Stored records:
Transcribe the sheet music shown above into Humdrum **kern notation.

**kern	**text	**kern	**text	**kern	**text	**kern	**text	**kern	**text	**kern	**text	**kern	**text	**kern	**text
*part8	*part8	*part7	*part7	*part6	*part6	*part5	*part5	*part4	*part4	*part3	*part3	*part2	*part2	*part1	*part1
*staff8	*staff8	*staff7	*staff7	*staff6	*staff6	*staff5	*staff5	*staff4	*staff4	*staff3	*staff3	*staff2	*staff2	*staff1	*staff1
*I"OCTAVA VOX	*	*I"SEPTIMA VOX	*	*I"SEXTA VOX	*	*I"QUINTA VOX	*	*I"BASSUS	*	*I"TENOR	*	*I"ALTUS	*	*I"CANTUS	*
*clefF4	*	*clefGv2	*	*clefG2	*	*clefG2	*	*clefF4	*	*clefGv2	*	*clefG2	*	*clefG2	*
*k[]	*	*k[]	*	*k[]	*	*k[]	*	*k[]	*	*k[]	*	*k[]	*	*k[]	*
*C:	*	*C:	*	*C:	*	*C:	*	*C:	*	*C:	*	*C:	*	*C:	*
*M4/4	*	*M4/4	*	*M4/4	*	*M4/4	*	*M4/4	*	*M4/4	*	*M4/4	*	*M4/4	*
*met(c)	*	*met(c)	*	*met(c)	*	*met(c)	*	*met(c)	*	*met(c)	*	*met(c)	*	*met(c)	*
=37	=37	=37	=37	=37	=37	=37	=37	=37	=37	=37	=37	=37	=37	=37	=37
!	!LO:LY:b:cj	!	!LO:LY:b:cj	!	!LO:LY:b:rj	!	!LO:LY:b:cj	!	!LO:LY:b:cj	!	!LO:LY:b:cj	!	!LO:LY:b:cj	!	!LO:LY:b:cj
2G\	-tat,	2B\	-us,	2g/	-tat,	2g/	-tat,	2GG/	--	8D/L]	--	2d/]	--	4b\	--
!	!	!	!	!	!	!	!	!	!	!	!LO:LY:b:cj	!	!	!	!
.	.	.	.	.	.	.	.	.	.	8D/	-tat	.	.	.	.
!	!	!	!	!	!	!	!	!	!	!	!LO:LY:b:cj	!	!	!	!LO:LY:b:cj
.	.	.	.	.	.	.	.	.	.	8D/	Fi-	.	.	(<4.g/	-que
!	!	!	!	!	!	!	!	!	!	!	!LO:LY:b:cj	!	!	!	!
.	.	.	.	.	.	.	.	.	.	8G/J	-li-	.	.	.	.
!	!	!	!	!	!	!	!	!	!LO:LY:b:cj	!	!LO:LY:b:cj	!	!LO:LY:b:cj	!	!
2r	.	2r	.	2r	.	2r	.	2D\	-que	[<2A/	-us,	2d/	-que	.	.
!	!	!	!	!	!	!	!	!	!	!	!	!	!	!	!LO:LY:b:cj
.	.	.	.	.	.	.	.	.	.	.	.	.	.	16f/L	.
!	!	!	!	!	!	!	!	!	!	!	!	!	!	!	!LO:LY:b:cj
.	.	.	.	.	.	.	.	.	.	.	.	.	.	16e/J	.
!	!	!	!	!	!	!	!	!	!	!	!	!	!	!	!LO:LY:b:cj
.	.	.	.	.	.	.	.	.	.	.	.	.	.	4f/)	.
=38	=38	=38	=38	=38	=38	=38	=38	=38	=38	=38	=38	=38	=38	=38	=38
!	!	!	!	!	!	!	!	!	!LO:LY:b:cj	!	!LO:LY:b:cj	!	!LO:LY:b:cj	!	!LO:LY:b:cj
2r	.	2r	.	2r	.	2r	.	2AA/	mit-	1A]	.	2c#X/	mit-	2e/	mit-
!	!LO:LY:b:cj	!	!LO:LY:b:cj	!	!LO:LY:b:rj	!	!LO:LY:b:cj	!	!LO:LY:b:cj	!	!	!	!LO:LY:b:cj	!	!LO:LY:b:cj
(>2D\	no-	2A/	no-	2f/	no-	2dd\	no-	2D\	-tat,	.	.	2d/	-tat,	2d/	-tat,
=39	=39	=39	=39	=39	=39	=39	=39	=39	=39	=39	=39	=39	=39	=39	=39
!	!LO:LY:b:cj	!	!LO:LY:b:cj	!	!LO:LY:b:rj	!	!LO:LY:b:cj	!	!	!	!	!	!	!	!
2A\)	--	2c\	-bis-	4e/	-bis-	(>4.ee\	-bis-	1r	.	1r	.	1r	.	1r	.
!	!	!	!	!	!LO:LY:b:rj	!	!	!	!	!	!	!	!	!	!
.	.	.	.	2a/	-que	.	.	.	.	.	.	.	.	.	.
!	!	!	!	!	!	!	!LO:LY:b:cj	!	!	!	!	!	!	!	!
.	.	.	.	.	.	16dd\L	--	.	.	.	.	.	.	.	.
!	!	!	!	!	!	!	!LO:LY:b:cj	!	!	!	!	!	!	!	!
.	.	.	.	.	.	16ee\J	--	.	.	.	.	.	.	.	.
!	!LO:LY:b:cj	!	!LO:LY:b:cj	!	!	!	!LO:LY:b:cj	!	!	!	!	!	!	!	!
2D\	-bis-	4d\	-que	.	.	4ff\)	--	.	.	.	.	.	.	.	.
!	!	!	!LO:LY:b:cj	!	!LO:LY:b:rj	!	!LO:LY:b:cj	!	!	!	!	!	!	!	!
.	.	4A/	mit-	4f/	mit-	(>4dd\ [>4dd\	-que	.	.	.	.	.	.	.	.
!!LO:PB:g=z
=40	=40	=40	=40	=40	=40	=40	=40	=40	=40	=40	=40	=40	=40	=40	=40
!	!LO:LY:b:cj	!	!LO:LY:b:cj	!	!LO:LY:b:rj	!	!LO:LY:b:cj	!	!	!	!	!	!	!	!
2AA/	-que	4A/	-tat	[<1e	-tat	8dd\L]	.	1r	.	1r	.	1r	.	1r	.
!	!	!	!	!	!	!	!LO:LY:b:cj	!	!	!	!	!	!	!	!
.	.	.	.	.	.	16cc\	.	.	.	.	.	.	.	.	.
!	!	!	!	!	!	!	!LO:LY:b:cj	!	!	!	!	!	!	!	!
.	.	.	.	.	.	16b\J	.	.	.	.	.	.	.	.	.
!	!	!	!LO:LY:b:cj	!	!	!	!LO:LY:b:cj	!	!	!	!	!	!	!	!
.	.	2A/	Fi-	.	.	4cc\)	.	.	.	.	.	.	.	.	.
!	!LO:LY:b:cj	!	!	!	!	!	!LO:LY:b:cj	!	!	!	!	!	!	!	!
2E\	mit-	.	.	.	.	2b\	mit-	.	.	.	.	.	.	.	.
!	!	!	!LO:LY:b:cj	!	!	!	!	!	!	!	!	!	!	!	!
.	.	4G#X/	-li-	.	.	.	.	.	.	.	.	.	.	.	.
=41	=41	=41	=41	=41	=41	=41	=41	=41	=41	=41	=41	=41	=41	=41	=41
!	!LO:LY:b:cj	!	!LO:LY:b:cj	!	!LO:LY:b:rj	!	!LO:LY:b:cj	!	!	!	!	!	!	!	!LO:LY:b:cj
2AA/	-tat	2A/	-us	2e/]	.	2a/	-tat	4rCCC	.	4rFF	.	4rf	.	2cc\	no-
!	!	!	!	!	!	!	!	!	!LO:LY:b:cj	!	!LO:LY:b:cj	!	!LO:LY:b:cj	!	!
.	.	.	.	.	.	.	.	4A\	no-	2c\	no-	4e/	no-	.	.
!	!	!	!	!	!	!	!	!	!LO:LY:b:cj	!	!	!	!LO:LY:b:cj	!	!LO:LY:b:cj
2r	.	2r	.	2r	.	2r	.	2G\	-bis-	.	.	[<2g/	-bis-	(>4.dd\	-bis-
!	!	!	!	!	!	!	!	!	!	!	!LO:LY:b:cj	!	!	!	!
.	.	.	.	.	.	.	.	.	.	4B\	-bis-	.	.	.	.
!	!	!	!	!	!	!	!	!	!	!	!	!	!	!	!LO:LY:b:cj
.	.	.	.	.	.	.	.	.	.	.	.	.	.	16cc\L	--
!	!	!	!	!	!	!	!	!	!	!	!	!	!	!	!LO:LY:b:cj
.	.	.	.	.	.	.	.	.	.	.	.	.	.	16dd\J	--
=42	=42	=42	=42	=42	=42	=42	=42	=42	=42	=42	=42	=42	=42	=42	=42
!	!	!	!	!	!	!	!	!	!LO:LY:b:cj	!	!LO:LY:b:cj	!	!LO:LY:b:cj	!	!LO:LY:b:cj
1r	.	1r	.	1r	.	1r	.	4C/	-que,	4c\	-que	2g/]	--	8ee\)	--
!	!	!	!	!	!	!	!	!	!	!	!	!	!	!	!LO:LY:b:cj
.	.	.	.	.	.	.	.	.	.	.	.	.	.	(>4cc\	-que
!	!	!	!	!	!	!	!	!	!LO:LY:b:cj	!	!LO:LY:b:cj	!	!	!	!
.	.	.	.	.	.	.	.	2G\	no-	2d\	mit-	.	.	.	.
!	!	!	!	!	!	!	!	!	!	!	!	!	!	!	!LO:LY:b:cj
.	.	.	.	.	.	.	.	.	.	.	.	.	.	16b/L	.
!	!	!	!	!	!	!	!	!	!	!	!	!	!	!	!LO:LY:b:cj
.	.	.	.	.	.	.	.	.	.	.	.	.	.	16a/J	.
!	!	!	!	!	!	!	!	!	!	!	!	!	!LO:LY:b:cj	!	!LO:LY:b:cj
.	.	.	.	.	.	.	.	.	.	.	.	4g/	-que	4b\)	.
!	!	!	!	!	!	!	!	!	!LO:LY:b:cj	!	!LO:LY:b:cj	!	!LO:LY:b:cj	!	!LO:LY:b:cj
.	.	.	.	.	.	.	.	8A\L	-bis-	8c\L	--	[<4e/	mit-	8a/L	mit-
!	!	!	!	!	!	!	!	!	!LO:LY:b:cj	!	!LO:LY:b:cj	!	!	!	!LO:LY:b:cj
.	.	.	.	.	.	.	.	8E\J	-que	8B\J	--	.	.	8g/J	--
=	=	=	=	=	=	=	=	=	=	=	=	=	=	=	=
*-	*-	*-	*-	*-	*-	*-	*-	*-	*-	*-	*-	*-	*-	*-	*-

[Problem description] Report every line of the entries above that contains the string "kern", treating uppercase and lowercase letters as different.

[Answer in full]
Transcribe the sheet music shown above into Humdrum **kern notation.
**kern	**text	**kern	**text	**kern	**text	**kern	**text	**kern	**text	**kern	**text	**kern	**text	**kern	**text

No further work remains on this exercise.